## WORK ORDER
Repeat the records in full and exactly, omitting pictures.

[Records from a data source]
= Beginning of Section =

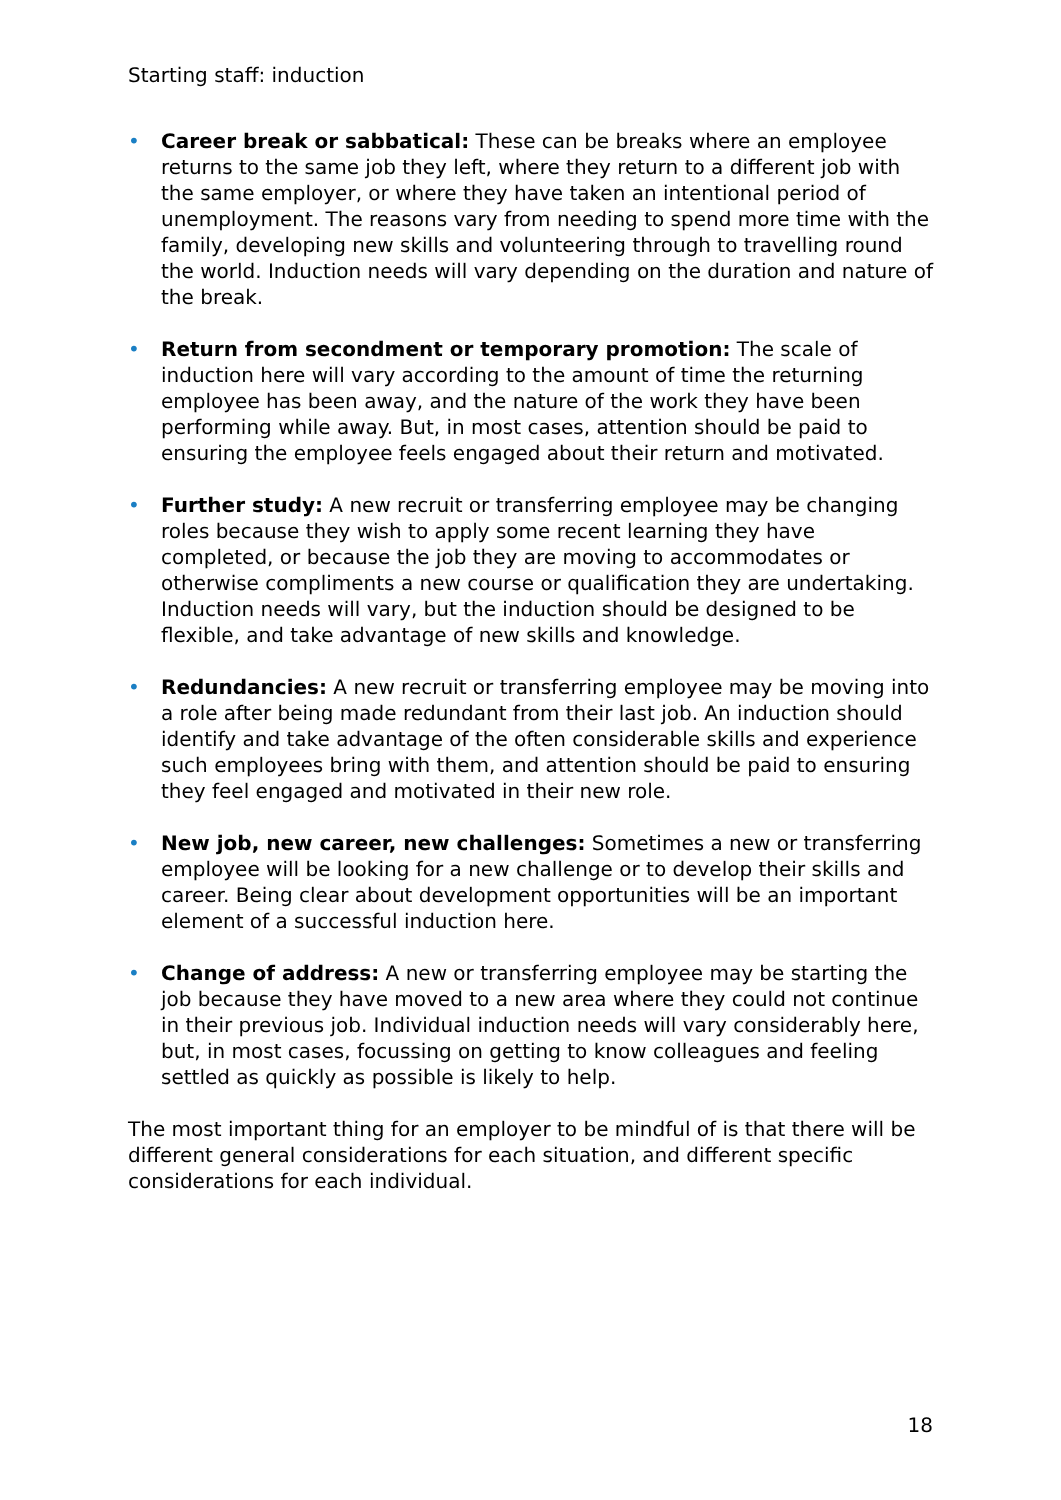Starting staff: induction
• Career break or sabbatical: These can be breaks where an employee returns to the same job they left, where they return to a different job with the same employer, or where they have taken an intentional period of unemployment. The reasons vary from needing to spend more time with the family, developing new skills and volunteering through to travelling round the world. Induction needs will vary depending on the duration and nature of the break.
• Return from secondment or temporary promotion: The scale of induction here will vary according to the amount of time the returning employee has been away, and the nature of the work they have been performing while away. But, in most cases, attention should be paid to ensuring the employee feels engaged about their return and motivated.
• Further study: A new recruit or transferring employee may be changing roles because they wish to apply some recent learning they have completed, or because the job they are moving to accommodates or otherwise compliments a new course or qualification they are undertaking. Induction needs will vary, but the induction should be designed to be flexible, and take advantage of new skills and knowledge.
• Redundancies: A new recruit or transferring employee may be moving into a role after being made redundant from their last job. An induction should identify and take advantage of the often considerable skills and experience such employees bring with them, and attention should be paid to ensuring they feel engaged and motivated in their new role.
• New job, new career, new challenges: Sometimes a new or transferring employee will be looking for a new challenge or to develop their skills and career. Being clear about development opportunities will be an important element of a successful induction here.
• Change of address: A new or transferring employee may be starting the job because they have moved to a new area where they could not continue in their previous job. Individual induction needs will vary considerably here, but, in most cases, focussing on getting to know colleagues and feeling settled as quickly as possible is likely to help.
The most important thing for an employer to be mindful of is that there will be different general considerations for each situation, and different specific considerations for each individual.
18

= End of Section =

## RESULT FOR THIS EXERCISE
Starting staff: induction
• Career break or sabbatical: These can be breaks where an employee returns to the same job they left, where they return to a different job with the same employer, or where they have taken an intentional period of unemployment. The reasons vary from needing to spend more time with the family, developing new skills and volunteering through to travelling round the world. Induction needs will vary depending on the duration and nature of the break.
• Return from secondment or temporary promotion: The scale of induction here will vary according to the amount of time the returning employee has been away, and the nature of the work they have been performing while away. But, in most cases, attention should be paid to ensuring the employee feels engaged about their return and motivated.
• Further study: A new recruit or transferring employee may be changing roles because they wish to apply some recent learning they have completed, or because the job they are moving to accommodates or otherwise compliments a new course or qualification they are undertaking. Induction needs will vary, but the induction should be designed to be flexible, and take advantage of new skills and knowledge.
• Redundancies: A new recruit or transferring employee may be moving into a role after being made redundant from their last job. An induction should identify and take advantage of the often considerable skills and experience such employees bring with them, and attention should be paid to ensuring they feel engaged and motivated in their new role.
• New job, new career, new challenges: Sometimes a new or transferring employee will be looking for a new challenge or to develop their skills and career. Being clear about development opportunities will be an important element of a successful induction here.
• Change of address: A new or transferring employee may be starting the job because they have moved to a new area where they could not continue in their previous job. Individual induction needs will vary considerably here, but, in most cases, focussing on getting to know colleagues and feeling settled as quickly as possible is likely to help.
The most important thing for an employer to be mindful of is that there will be different general considerations for each situation, and different specific considerations for each individual.
18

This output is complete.